Former New York City mayor Eric Adams is pushing back against accusations that a memecoin tied to his name was a rug pull, saying he did not make any money from the token after it crashed shortly following launch.
The Solana-based token, branded as “NYC Token,” briefly surged after going live before unraveling almost immediately. Less than an hour after launch, the token was already down over 80%, catching traders flat-footed and setting off a flood of criticism across crypto social media.
Soon after the collapse, on-chain analysts began circulating screenshots and transaction data showing large liquidity movements near the peak. Those transfers became the foundation for claims that insiders may have pulled funds while buyers were still piling in.
Adams’ team says that the interpretation is wrong.
According to statements reported by several outlets, Adams did not trade the token, did not control the liquidity, and did not profit from the launch. A spokesperson described the allegations as inaccurate and said the former mayor had no involvement in executing transactions tied to the pool.
The response marks the clearest public denial since the token’s collapse turned into a broader reputational issue.
What the data showed, and what it did not
Blockchain tracking accounts flagged that roughly $2.5 million in liquidity was removed from the token pool shortly after trading volume spiked. Some of that liquidity later reappeared, but analysts noted that a remaining portion was never publicly accounted for.
That gap, combined with the speed of the price collapse, was enough to raise alarms. For many traders, it resembled patterns seen in past memecoin failures, where early participants exit while late buyers are left holding losses.

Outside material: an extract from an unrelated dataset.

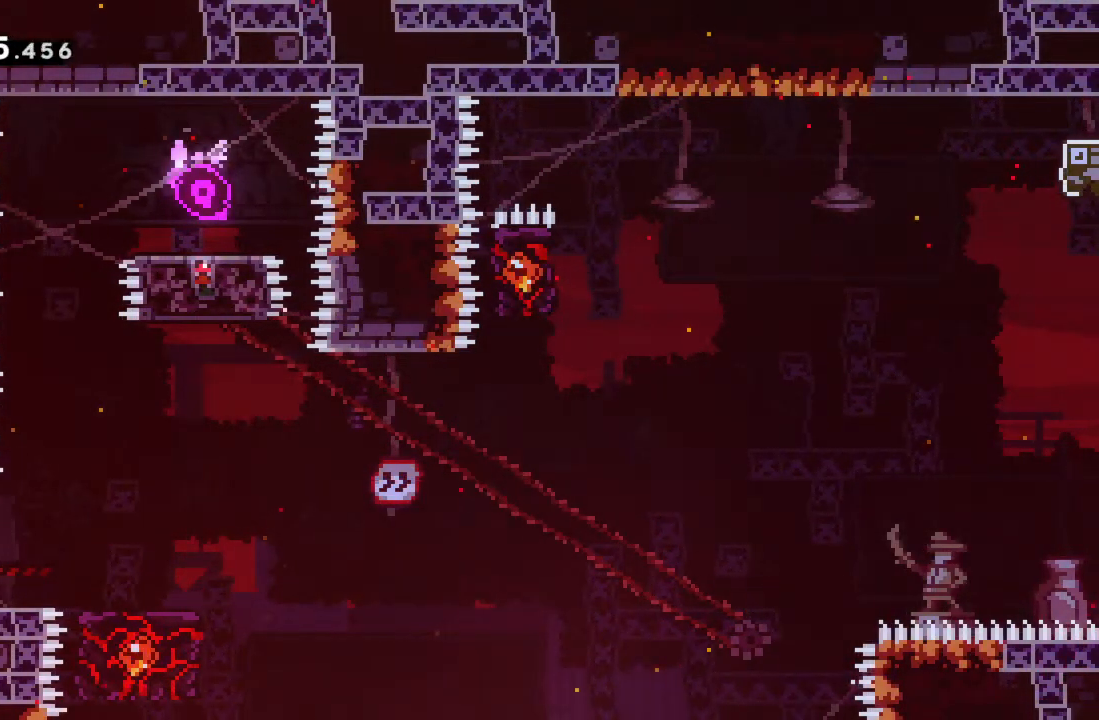
{"buttons": [], "left_stick": "center", "events": [[467, "left_stick", "center"]]}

At the same time, analysts caution that liquidity movement alone does not automatically prove a rug pull. Without clear information about who controlled the wallets or how the launch was structured, intent remains difficult to establish.
Those unanswered questions continue to hang over the project.

Adams distances himself from execution
Adams has framed the token as an awareness-driven effort rather than a personal financial play. His representatives say he had no role in managing wallets, adjusting liquidity, or overseeing the technical rollout.
What remains unclear is who did.
No detailed breakdown of governance, treasury controls, or launch safeguards has been published. That absence has done little to calm skepticism, particularly among traders who watched the price collapse in real time.
As of publication, there has been no announcement of regulatory action or formal investigation tied to the token.
A familiar sensitivity around NYC-branded crypto
The backlash landed quickly in part because New York City-themed crypto projects already carry a history. The move was consistent with Adams’ earlier stance on digital assets. Early in his term, he converted his first mayoral paychecks into Bitcoin and Ether, framing the decision as a statement of support for the industry.
That enthusiasm later met reality with the decline of NYCCoin, a separate project linked to the CityCoins initiative, which faded after liquidity dried up and exchanges suspended trading.
For many market participants, that context made the latest collapse feel uncomfortably familiar.
What this episode leaves behind
The NYC Token episode now sits alongside a string of politically linked memecoins that move fast on hype and unravel just as quickly once questions start piling up. Even when a public figure says they did not make money, doubts about who controlled the launch, who held the keys, and what was disclosed tend to linger longer than the denial itself.
In crypto markets, transparency often matters more than intent. Once on-chain data enters the conversation, explanations arrive late, and trust becomes difficult to recover.
For traders who bought into the launch, Adams’ denial does little to change the outcome. For the broader market, the episode serves as another reminder that visibility and branding do not replace structure, accountability, or clear lines of responsibility.